# Element box annotations
************
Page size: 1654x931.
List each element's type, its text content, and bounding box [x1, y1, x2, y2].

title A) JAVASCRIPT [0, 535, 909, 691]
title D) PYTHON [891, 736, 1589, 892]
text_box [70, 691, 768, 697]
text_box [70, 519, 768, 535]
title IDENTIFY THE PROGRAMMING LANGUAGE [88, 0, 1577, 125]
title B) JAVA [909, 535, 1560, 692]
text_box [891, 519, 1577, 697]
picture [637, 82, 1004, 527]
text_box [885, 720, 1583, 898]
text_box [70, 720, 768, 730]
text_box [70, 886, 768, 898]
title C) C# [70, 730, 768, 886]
************
Reproduce these lines word for word, keeping every one.

# The solution
Page size: 1654x931.
List each element's type, its text content, and bounding box [x1, y1, x2, y2].

title A) JAVASCRIPT [0, 535, 909, 691]
title D) PYTHON [891, 736, 1589, 892]
text_box [70, 691, 768, 697]
text_box [70, 519, 768, 535]
title IDENTIFY THE PROGRAMMING LANGUAGE [88, 0, 1577, 125]
title B) JAVA [909, 535, 1560, 692]
text_box [891, 519, 1577, 697]
picture [637, 82, 1004, 527]
text_box [885, 720, 1583, 898]
text_box [70, 720, 768, 730]
text_box [70, 886, 768, 898]
title C) C# [70, 730, 768, 886]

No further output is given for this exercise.